(Stored data entries)
:::
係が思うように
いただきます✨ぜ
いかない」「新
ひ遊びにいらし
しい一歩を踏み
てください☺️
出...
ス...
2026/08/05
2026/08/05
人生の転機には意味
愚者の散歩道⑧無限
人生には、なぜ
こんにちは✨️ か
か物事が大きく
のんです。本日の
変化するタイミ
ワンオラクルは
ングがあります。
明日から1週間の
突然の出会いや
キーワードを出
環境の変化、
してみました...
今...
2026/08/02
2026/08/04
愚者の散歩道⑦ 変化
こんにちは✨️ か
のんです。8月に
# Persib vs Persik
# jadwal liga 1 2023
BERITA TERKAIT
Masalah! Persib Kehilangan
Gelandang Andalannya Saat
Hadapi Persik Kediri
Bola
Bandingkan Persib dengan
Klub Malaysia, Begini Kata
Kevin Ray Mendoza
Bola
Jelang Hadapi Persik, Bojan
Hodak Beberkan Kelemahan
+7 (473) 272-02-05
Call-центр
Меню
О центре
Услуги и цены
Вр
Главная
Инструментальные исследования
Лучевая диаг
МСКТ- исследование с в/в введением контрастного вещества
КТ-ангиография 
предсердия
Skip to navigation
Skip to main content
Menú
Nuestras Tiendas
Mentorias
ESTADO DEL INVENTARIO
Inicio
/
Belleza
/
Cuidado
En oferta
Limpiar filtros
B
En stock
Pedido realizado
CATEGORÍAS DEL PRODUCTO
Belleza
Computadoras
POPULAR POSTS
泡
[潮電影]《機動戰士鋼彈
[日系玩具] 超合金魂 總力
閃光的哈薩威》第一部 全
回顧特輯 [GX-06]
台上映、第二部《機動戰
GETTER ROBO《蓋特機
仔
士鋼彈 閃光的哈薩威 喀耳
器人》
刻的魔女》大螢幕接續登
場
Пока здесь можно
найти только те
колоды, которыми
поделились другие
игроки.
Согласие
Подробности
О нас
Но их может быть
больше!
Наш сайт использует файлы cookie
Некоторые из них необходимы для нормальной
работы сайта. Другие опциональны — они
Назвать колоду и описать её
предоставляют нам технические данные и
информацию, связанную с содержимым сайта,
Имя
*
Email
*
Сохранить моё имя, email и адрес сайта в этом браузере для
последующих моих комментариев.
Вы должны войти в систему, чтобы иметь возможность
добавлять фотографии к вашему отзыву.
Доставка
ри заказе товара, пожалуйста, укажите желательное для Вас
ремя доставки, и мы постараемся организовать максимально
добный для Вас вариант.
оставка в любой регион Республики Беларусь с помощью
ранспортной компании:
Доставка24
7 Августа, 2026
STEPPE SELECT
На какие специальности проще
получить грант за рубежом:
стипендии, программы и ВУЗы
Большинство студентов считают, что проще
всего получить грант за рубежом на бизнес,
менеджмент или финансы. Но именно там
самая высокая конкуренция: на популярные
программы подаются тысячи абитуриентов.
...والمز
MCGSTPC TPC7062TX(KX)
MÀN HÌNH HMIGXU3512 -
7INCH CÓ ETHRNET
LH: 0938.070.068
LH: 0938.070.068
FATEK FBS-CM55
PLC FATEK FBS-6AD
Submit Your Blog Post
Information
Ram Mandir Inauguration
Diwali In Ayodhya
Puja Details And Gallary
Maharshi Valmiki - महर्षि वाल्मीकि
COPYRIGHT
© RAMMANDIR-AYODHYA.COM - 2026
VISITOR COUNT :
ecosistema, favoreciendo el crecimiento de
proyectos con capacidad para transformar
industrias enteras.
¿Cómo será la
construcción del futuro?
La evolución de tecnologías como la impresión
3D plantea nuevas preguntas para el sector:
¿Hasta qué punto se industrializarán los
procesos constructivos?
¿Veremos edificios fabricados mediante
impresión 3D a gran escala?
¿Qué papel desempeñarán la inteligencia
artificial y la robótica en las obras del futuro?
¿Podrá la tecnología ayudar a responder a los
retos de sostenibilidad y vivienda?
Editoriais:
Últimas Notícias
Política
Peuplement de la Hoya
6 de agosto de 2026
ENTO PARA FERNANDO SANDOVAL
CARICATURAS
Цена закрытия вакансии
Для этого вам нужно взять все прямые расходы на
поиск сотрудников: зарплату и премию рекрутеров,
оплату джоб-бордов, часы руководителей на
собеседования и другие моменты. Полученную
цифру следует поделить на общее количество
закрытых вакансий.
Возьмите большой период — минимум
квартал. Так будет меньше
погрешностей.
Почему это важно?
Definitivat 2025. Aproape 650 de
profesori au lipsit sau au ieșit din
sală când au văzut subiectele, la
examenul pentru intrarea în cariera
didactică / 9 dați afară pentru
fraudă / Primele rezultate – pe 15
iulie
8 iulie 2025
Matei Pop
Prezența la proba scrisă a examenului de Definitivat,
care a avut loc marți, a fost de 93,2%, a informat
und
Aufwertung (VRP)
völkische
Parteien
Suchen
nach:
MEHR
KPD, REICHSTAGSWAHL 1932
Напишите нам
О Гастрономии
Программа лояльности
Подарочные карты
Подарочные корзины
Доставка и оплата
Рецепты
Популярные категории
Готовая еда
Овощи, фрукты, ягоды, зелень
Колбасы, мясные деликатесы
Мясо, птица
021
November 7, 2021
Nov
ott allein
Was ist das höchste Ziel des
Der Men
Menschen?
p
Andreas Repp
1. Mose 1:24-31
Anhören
:::
** DIRECTIVE **
Could you retype every line of the data exactly?

** FINAL ANSWER **
係が思うように
いただきます✨ぜ
いかない」「新
ひ遊びにいらし
しい一歩を踏み
てください☺️
出...
ス...
2026/08/05
2026/08/05
人生の転機には意味
愚者の散歩道⑧無限
人生には、なぜ
こんにちは✨️ か
か物事が大きく
のんです。本日の
変化するタイミ
ワンオラクルは
ングがあります。
明日から1週間の
突然の出会いや
キーワードを出
環境の変化、
してみました...
今...
2026/08/02
2026/08/04
愚者の散歩道⑦ 変化
こんにちは✨️ か
のんです。8月に
# Persib vs Persik
# jadwal liga 1 2023
BERITA TERKAIT
Masalah! Persib Kehilangan
Gelandang Andalannya Saat
Hadapi Persik Kediri
Bola
Bandingkan Persib dengan
Klub Malaysia, Begini Kata
Kevin Ray Mendoza
Bola
Jelang Hadapi Persik, Bojan
Hodak Beberkan Kelemahan
+7 (473) 272-02-05
Call-центр
Меню
О центре
Услуги и цены
Вр
Главная
Инструментальные исследования
Лучевая диаг
МСКТ- исследование с в/в введением контрастного вещества
КТ-ангиография 
предсердия
Skip to navigation
Skip to main content
Menú
Nuestras Tiendas
Mentorias
ESTADO DEL INVENTARIO
Inicio
/
Belleza
/
Cuidado
En oferta
Limpiar filtros
B
En stock
Pedido realizado
CATEGORÍAS DEL PRODUCTO
Belleza
Computadoras
POPULAR POSTS
泡
[潮電影]《機動戰士鋼彈
[日系玩具] 超合金魂 總力
閃光的哈薩威》第一部 全
回顧特輯 [GX-06]
台上映、第二部《機動戰
GETTER ROBO《蓋特機
仔
士鋼彈 閃光的哈薩威 喀耳
器人》
刻的魔女》大螢幕接續登
場
Пока здесь можно
найти только те
колоды, которыми
поделились другие
игроки.
Согласие
Подробности
О нас
Но их может быть
больше!
Наш сайт использует файлы cookie
Некоторые из них необходимы для нормальной
работы сайта. Другие опциональны — они
Назвать колоду и описать её
предоставляют нам технические данные и
информацию, связанную с содержимым сайта,
Имя
*
Email
*
Сохранить моё имя, email и адрес сайта в этом браузере для
последующих моих комментариев.
Вы должны войти в систему, чтобы иметь возможность
добавлять фотографии к вашему отзыву.
Доставка
ри заказе товара, пожалуйста, укажите желательное для Вас
ремя доставки, и мы постараемся организовать максимально
добный для Вас вариант.
оставка в любой регион Республики Беларусь с помощью
ранспортной компании:
Доставка24
7 Августа, 2026
STEPPE SELECT
На какие специальности проще
получить грант за рубежом:
стипендии, программы и ВУЗы
Большинство студентов считают, что проще
всего получить грант за рубежом на бизнес,
менеджмент или финансы. Но именно там
самая высокая конкуренция: на популярные
программы подаются тысячи абитуриентов.
...والمز
MCGSTPC TPC7062TX(KX)
MÀN HÌNH HMIGXU3512 -
7INCH CÓ ETHRNET
LH: 0938.070.068
LH: 0938.070.068
FATEK FBS-CM55
PLC FATEK FBS-6AD
Submit Your Blog Post
Information
Ram Mandir Inauguration
Diwali In Ayodhya
Puja Details And Gallary
Maharshi Valmiki - महर्षि वाल्मीकि
COPYRIGHT
© RAMMANDIR-AYODHYA.COM - 2026
VISITOR COUNT :
ecosistema, favoreciendo el crecimiento de
proyectos con capacidad para transformar
industrias enteras.
¿Cómo será la
construcción del futuro?
La evolución de tecnologías como la impresión
3D plantea nuevas preguntas para el sector:
¿Hasta qué punto se industrializarán los
procesos constructivos?
¿Veremos edificios fabricados mediante
impresión 3D a gran escala?
¿Qué papel desempeñarán la inteligencia
artificial y la robótica en las obras del futuro?
¿Podrá la tecnología ayudar a responder a los
retos de sostenibilidad y vivienda?
Editoriais:
Últimas Notícias
Política
Peuplement de la Hoya
6 de agosto de 2026
ENTO PARA FERNANDO SANDOVAL
CARICATURAS
Цена закрытия вакансии
Для этого вам нужно взять все прямые расходы на
поиск сотрудников: зарплату и премию рекрутеров,
оплату джоб-бордов, часы руководителей на
собеседования и другие моменты. Полученную
цифру следует поделить на общее количество
закрытых вакансий.
Возьмите большой период — минимум
квартал. Так будет меньше
погрешностей.
Почему это важно?
Definitivat 2025. Aproape 650 de
profesori au lipsit sau au ieșit din
sală când au văzut subiectele, la
examenul pentru intrarea în cariera
didactică / 9 dați afară pentru
fraudă / Primele rezultate – pe 15
iulie
8 iulie 2025
Matei Pop
Prezența la proba scrisă a examenului de Definitivat,
care a avut loc marți, a fost de 93,2%, a informat
und
Aufwertung (VRP)
völkische
Parteien
Suchen
nach:
MEHR
KPD, REICHSTAGSWAHL 1932
Напишите нам
О Гастрономии
Программа лояльности
Подарочные карты
Подарочные корзины
Доставка и оплата
Рецепты
Популярные категории
Готовая еда
Овощи, фрукты, ягоды, зелень
Колбасы, мясные деликатесы
Мясо, птица
021
November 7, 2021
Nov
ott allein
Was ist das höchste Ziel des
Der Men
Menschen?
p
Andreas Repp
1. Mose 1:24-31
Anhören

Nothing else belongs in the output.